La tarde
Era un bella tarde soleada y el futuro del escritor aún era incierto. Tan incierto como si aquel sol solo fuese un regalo de la tormenta que se desataría después. O si las nubes no se tornarian grises justo como los sueños de aquel viejo hombre que en sus ratos libres escribía y en sus tiempos ocupados dormía. Ese hombre era anciano por dentro pero joven en su exterior. Llevaba el cabello largo y los ojos chatos como si su pluma de hubiese quedado sin tinta y él sin oficio. Triste y sin dinero para un corte de cabello. No estaba solo, junto con el se encontraban diferentes almas que sí apreciaban la libertad otorgada. Niños, ancianos, perros [...] La silla era la primera de una serie de mesones en cemento y allí estaba, sin gorra ni sombrero. Ni pluma ni esfero. Solo, sentado en el andén justo al lado del miedo. ¿Qué temía aquel joven pero viejo que a las 3:00 de una bella tarde estaba desolado y sin remedio? Ni el mismo pudo ni puede saberlo. Le perseguían muchos fantasmas del pasado que se unieron para atormentarlo sea en verano o sea en invierno pero allí estaban hasta verlo metido en ese hueco. Ese en el que todos se estancan en algún periquite, tan absurdo y sin sentido que nos hace temerle.

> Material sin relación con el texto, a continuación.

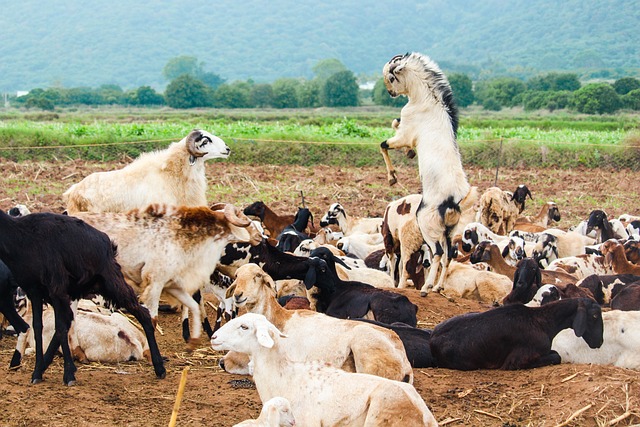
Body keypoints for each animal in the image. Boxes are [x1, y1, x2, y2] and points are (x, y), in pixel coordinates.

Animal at [0, 209, 165, 385]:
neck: (21, 236)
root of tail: (107, 242)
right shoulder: (34, 290)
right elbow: (38, 327)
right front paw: (37, 372)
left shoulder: (56, 288)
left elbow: (60, 327)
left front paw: (68, 375)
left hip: (111, 282)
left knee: (143, 313)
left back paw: (159, 367)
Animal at [381, 52, 478, 296]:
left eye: (392, 77)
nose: (391, 93)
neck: (428, 99)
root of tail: (453, 200)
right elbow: (394, 123)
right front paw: (409, 153)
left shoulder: (406, 133)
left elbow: (384, 143)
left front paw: (393, 176)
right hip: (449, 231)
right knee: (448, 256)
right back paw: (438, 287)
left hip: (427, 224)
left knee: (436, 254)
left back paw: (426, 287)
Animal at [429, 297, 604, 370]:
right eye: (595, 315)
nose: (599, 342)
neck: (544, 322)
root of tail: (432, 340)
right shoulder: (516, 361)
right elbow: (556, 356)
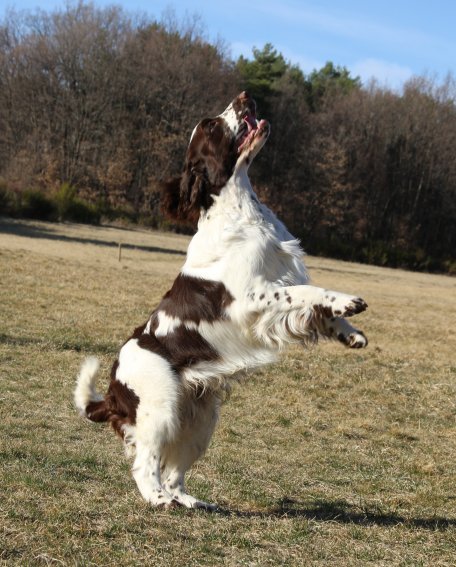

El joven de cabello largo se le llama viejo por su alma. Hace mucho la dejó olvidada y ha sufrido como si de un infierno se tratara. Pero no son más que palabrerías y malos ratos porque ese viejo escritor sabe qué hace daño. Por eso se sienta en el borde del andén, encima del cemento aplastando su miedo hasta que una letra brote de su emisferio. Cuando aquel verso surja de entre allá de eso que está lejos en el alma de aquel viejo, entonces ahí ya no será más incierto.